If the transliterations are in the bib file, then yes, you need to take it up with pandoc. If they are not, you'll need to ask pandoc where it wants them.

So you'll need to take it up with pandoc in any case.

Also, if you're doing anything with pandoc other than tex -> pdf, you want to feed pandoc csl, not bib, as mentioned above. Since you mention using a CSL style, you certainly do not want to be using a bib file.

yilu1015 commented 5 years ago

Thanks for your suggestions. I will defer to @duncdrum for more sophisticated testing, but having looked at the output of BetterBibTeX JSON, I hope there will be a way to convert transliterations of names and publishers to add-on fields, such as from

"creators": [
        {
          "firstName": "重远",
          "lastName": "陈",
          "creatorType": "author",
          "multi": {
            "_key": {
              "pny": {
                "firstName": "Zhongyuan",
                "lastName": "Chen"

to something like this:

"creators": [
        {
          "firstName": "重远",
         "firstName-addon": "Zhongyuan",
          "lastName": "陈",
         "lastName-addon": "Chen",
          "creatorType": "author"}

In the meantime, I have explored the option of feeding Pandoc CSL, but the output of Better CLS JSON/YAML is even more limited: no transliteration or translation is preserved.
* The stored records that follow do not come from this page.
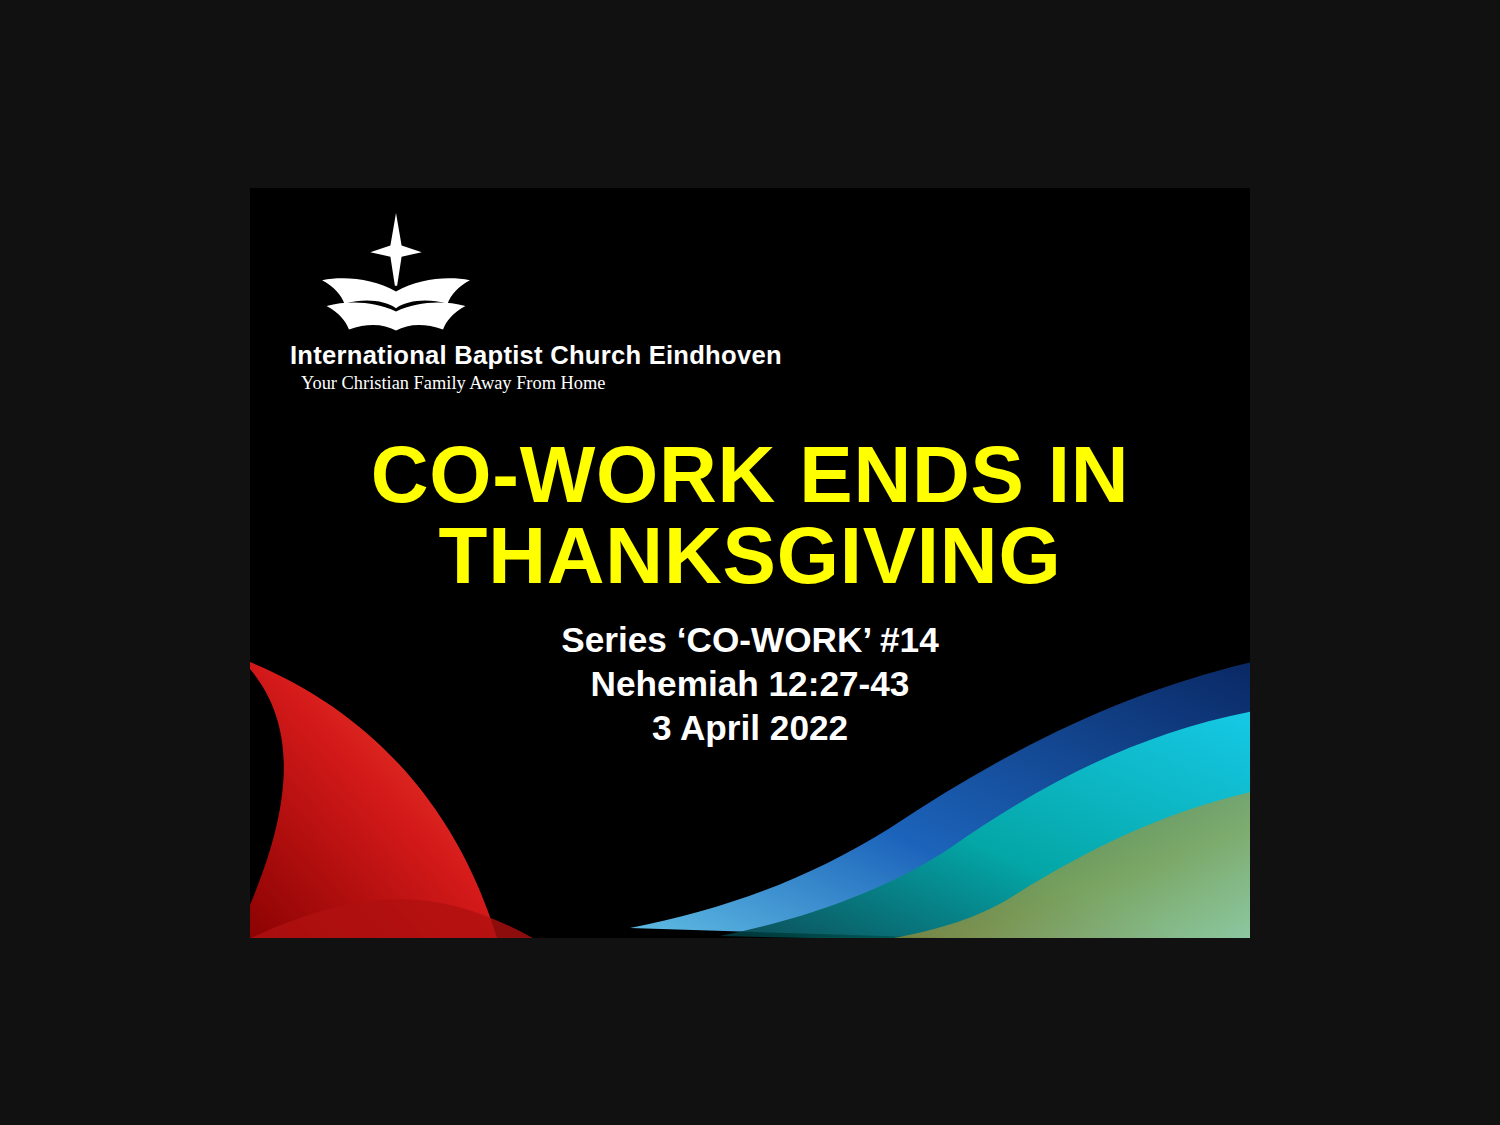International Baptist Church Eindhoven
Your Christian Family Away From Home
CO-WORK ENDS IN THANKSGIVING
Series ‘CO-WORK’ #14
Nehemiah 12:27-43
3 April 2022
{"id":"chen2015e","type":"book","title":"琉璃厂史话","publisher":"北京出版社","number-of-pages":"198","source":"Google Books","abstract":"","ISBN":"978-7-200-11112-5","language":"zh","author":[{"family":"陈","given":"重远"}],"issued":{"date-parts":[[2015]]}}, When I export the file as CSL JSON, all variant fields preserved.

[{
  "id": "chen2015e",
  "type": "book",
  "multi": {
    "main": {
      "title": "zh",
      "publisher": "zh"
    },
    "_keys": {
      "title": {
        "en": "History of Liulichang",
        "pny": "Liulichang shihua"
      },
      "publisher": {
        "pny": "Beijing chubanshe"
      }
    }
  },
  "title": "琉璃厂史话",
  "publisher": "北京出版社",
  "number-of-pages": "198",
  "source": "Google Books",
  "abstract": "",
  "ISBN": "978-7-200-11112-5",
  "language": "zh",
  "author": [
    {
      "family": "陈",
      "given": "重远",
      "multi": {
        "_key": {
          "pny": {
            "family": "Chen",
            "given": "Zhongyuan"
          }
        },
        "main": "zh"
      }
    }
  ],
  "issued": {
    "date-parts": [
      [
        "2015"
      ]
    ]
  }
}]

However, the resulting citation omits translations and transliterations. I will take up the issue with pandoc-citeproc.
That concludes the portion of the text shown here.